Jan, you mentioned a class or two ago that you wondered whether you were making things too hard since there weren't that many submissions for some of the forms. My response was that I thought you were explaining things very clearly. I still think that, but some of the forms THEMSELVES are just hard.
Since there are not many poems posted yet this week--but the ones that are posted are WONDERFUL--I will post an old one of mine. If I get time later to do a new one, I will.
In the broken record department, this is my villenelle from my old
Summerentry:
First Kisses at Thirteen (1964)
I met you at the summer’s height.
I thrilled at every bright long day
And cherished every too short night.
The maiden and her shining knight:
Sir Galahad—I’ll always say
I met you at the summer’s height.
Each day my hope of love grew bright.
At dusk two children stole away
And cherished every too short night,
Your hand found mine ’neath pale moonlight,
As much a child as on the day
I met you at the summer’s height.
One night you turned and held me tight.
’Twas then I gave my heart away
And cherished every too short night.
Next night your lips brushed mine so slight.
“O, let him kiss me more,” I prayed.
I met you at the summer’s height
And cherished every too short night.
I don't have a lot to say about how I proceeded beyond what others have said about how they proceeded: pick words with lots of rhymes!

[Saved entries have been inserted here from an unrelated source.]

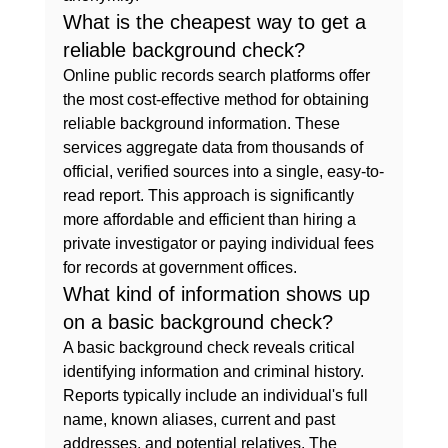
What is the cheapest way to get a 
reliable background check?
Online public records search platforms offer 
the most cost-effective method for obtaining 
reliable background information. These 
services aggregate data from thousands of 
official, verified sources into a single, easy-to-
read report. This approach is significantly 
more affordable and efficient than hiring a 
private investigator or paying individual fees 
for records at government offices.
What kind of information shows up 
on a basic background check?
A basic background check reveals critical 
identifying information and criminal history. 
Reports typically include an individual's full 
name, known aliases, current and past 
addresses, and potential relatives. The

I can add just this. If you read the Summer entry, you will see that part of what I tried to do with the cycle was make the first poem (which was the villanelle) be the longest. That put me onto the idea of the "height of summer." I couldn't use summer, bummer, dumber (!); so I switched to "summer's height" and could use all those good rhymes. The idea of days and nights gave we another word with lots of rhymes. The next biggest problem was portraying the right sense of innocence, both age-wise and stage-of-relationship-wise. Early drafts missed the mark, but I THINK the language of children/child and "lips so slight" (the reality) vs. maiden and knight/"kiss me more" (the fantasy) struck the note I was going for.